Douglass was a strong supporter of private property rights and free markets, although he did make some exceptions. He insisted that former slaves learn trades and become self-​reliant, and he opposed Charles Sumner’s plan to confiscate southern plantation lands for redistribution to former slaves. He fervently opposed labor unions that barred blacks from admission, and he denounced many proposals for government aid to former slaves because the aid would constitute a badge of inferiority. “The black man is said to be unfortunate,” Douglass explained.

He is so … but I affirm that the broadest and bitterest of the black man’s misfortunes is the fact that he is everywhere regarded and treated as an exception to the principles and maxims which apply to other men.… Necessity is said to be the plea of tyrants.
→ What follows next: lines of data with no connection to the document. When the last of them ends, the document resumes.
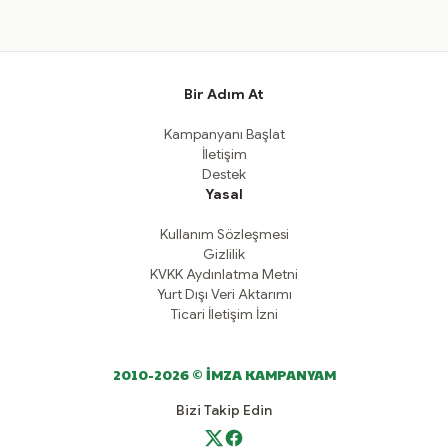
Bir Adım At
Kampanyanı Başlat
İletişim
Destek
Yasal
Kullanım Sözleşmesi
Gizlilik
KVKK Aydınlatma Metni
Yurt Dışı Veri Aktarımı
Ticari İletişim İzni
2010-2026 © İMZA KAMPANYAM
Bizi Takip Edin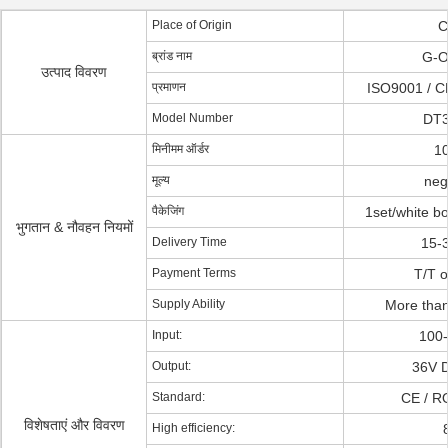
Place of Origin
C
ब्रांड नाम
G-O
उत्पाद विवरण
प्रमाणन
ISO9001 / C
Model Number
DT3
मिनीमम ऑर्डर
1
मूल्य
neg
पैकेजिंग
1set/white bo
भुगतान & नौवहन नियमों
Delivery Time
15-
Payment Terms
T/T o
Supply Ability
More tha
Input:
100
Output:
36V D
Standard:
CE / R
विशेषताएं और विवरण
High efficiency:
The alleged inferiority of the oppressed is also the plea of tyrants.… Under its paralyzing touch all manly aspirations and self-​reliance die out and the smitten race comes almost to assent to the justice of their own degradation.
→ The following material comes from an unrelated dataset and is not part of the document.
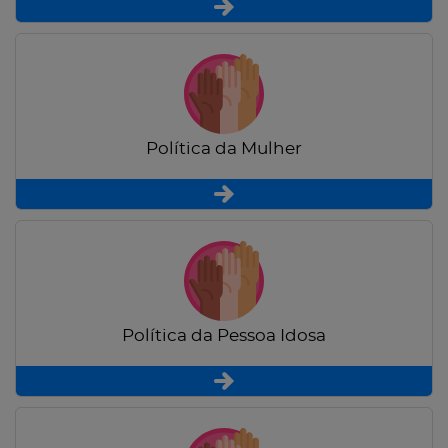
Política da Mulher
Política da Pessoa Idosa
Blacks were “not only confronted by open foes, but [also] assailed in the guise of sympathy and friendship and presented as objects of pity.” Government paternalism would undermine the self-​respect blacks needed to break free of their second-​class status. “No People that has solely depended upon foreign aid, or rather, upon the efforts of those, in any way identified with the oppressor … ever stood forth in the attitude of freedom.” But Douglass did endorse some aid programs, including the Freedman’s Bureau, and he objected to sharecropping arrangements and the payment of wages through certificates redeemable only in company stores. These, he complained, perpetuated a system worse than slavery, in which the rights of blacks were respected de jure, but ignored de facto. Late in his life, he complained that “so-​called emancipation” was a fraud and that black sharecroppers were paid low wages, legally prohibited from moving away in search of higher pay, and frequently lynched with impunity.

In old age, Douglass took on a number of protégés, including anti-​lynching crusader Ida Wells and educational reformer Booker T. Washington, who wrote one of the first biographies of Douglass. A story tells of Douglass being approached by a young man who asked what he should do with his life. “Agitate, agitate, agitate,” Douglass replied.

Further Readings

Foner, Philip, and Yuval Taylor, eds. Frederick Douglass: Selected Speeches and Writings. Chicago: Lawrence Hill Books, 1999.

Gates, Henry Louis, ed. Douglass: Autobiographies. New York: Library of America, 1994.

Martin, Waldo E. The Mind of Frederick Douglass. Chapel Hill: University of North Carolina Press, 1984.

Mayer, Henry. All on Fire: William Lloyd Garrison and the Abolition of Slavery. New York: St. Martin’s, 1998.

McFeely, William. Frederick Douglass. New York: W. W. Norton, 1992.

Quarles, Benjamin. Frederick Douglass. New York: Da Capo, 1997.